» **AUFGABEN ZUR ÜBUNG**
(1) Laut Textauszug liegt Deutschland nach der Pisa-Studie in mehreren Bereichen weit hinter anderen Ländern zurück. Nenne alle diese Bereiche.
(2) Übertrage aus dem Textauszug wortgetreu alles von „Wenn viele hoch“ bis hinunter zu „jetzt auch einmal.“.

━━━ TEXTAUSZUG

Wenn viele hoch hinaus wollen, muss man vielen diese Chance erst einmal geben und nicht früh auslesen und sagen, du gehörst da nicht hin. Das macht aber Bayern. Deshalb erledigen wir dieses Bayernthema jetzt auch einmal.

Also noch einmal! Erstens: Wichtig ist, die Qualität in den bestehenden Schulen zu ändern, dazu brauchen wir die Lehrer. Die Pisa-Studie ergibt auch – ich will jetzt nicht weiter über Motivation reden –, dass Deutschland, was die Unterrichtsmethoden, den Umgang mit Kindern, den Umgang mit Kindern aus verschiedenen Bevölkerungsschichten im Unterricht und überhaupt in der Schule angeht, weit hinter den Erfordernissen und Praktiken anderer Länder zurück ist. Also müssen wir hier ansetzen, ansetzen durch Fortbildung der Lehrer, und zwar durch Fortbildung nicht nur in irgendwelchen Kursen, wo sie an irgendwelchen Präsenztagen hingesteckt werden, sondern durch Fortbildung, die sich aktuell mit den Problemen, die in der Schule auftreten, vor Ort beschäftigt, um Probleme zu lösen, um die Lehrer auch zu befähigen, mit den Kindern und Eltern zusammen im Unterricht unter sich die auftretenden Probleme lösen zu können. Das ist nämlich nicht nur abstraktes Wissen, sondern auch konkretes Wissen, das nötig ist.

━━━━━━
━━━ ANGEZEIGTE DATEN

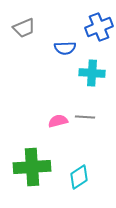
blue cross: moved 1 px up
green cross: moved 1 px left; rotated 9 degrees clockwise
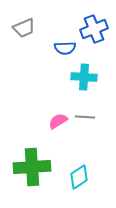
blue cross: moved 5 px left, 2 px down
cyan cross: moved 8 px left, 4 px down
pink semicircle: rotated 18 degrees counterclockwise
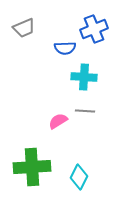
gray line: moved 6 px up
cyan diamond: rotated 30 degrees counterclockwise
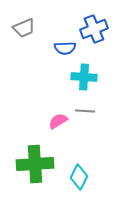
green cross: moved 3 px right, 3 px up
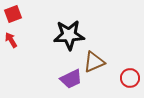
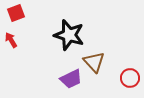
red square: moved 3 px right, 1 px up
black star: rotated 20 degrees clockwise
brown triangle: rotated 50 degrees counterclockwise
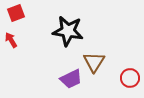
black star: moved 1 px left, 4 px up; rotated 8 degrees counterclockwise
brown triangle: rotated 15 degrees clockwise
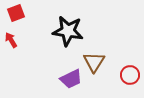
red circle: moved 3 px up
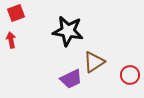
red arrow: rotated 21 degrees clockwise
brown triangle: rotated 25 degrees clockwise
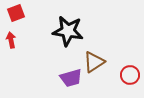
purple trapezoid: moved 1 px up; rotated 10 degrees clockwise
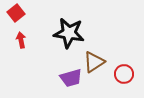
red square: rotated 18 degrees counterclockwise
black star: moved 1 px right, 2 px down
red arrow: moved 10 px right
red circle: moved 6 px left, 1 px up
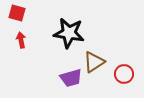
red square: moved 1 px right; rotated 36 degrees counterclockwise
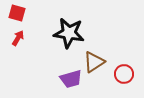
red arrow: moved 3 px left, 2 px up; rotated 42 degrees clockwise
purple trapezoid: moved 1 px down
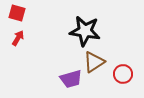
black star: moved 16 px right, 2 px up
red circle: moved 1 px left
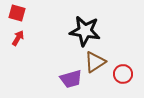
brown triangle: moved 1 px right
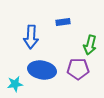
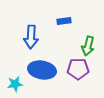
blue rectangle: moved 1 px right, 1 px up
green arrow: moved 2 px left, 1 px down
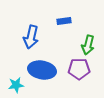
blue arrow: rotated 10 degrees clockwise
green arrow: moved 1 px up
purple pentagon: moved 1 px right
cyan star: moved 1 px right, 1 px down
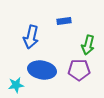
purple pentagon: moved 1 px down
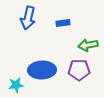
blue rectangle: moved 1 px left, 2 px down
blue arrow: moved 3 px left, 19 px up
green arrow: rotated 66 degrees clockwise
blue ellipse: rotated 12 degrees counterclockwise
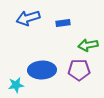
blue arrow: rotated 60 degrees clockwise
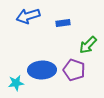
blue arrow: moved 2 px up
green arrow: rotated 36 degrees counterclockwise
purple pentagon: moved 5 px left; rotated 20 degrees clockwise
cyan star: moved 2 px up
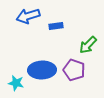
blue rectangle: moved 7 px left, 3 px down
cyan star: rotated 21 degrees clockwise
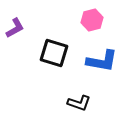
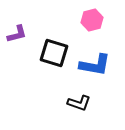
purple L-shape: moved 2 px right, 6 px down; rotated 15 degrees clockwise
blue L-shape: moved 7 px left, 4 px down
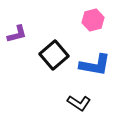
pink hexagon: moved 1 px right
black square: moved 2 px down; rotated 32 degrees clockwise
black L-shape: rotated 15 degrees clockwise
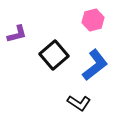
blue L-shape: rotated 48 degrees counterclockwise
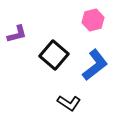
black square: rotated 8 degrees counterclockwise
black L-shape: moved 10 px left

━━━━━━

» **ERGEBNISSE DER AUFGABEN**
(1)
- die Unterrichtsmethoden
- den Umgang mit Kindern
- den Umgang mit Kindern aus verschiedenen Bevölkerungsschichten im Unterricht und überhaupt in der Schule

(2)
Wenn viele hoch hinaus wollen, muss man vielen diese Chance erst einmal geben und nicht früh auslesen und sagen, du gehörst da nicht hin. Das macht aber Bayern. Deshalb erledigen wir dieses Bayernthema jetzt auch einmal.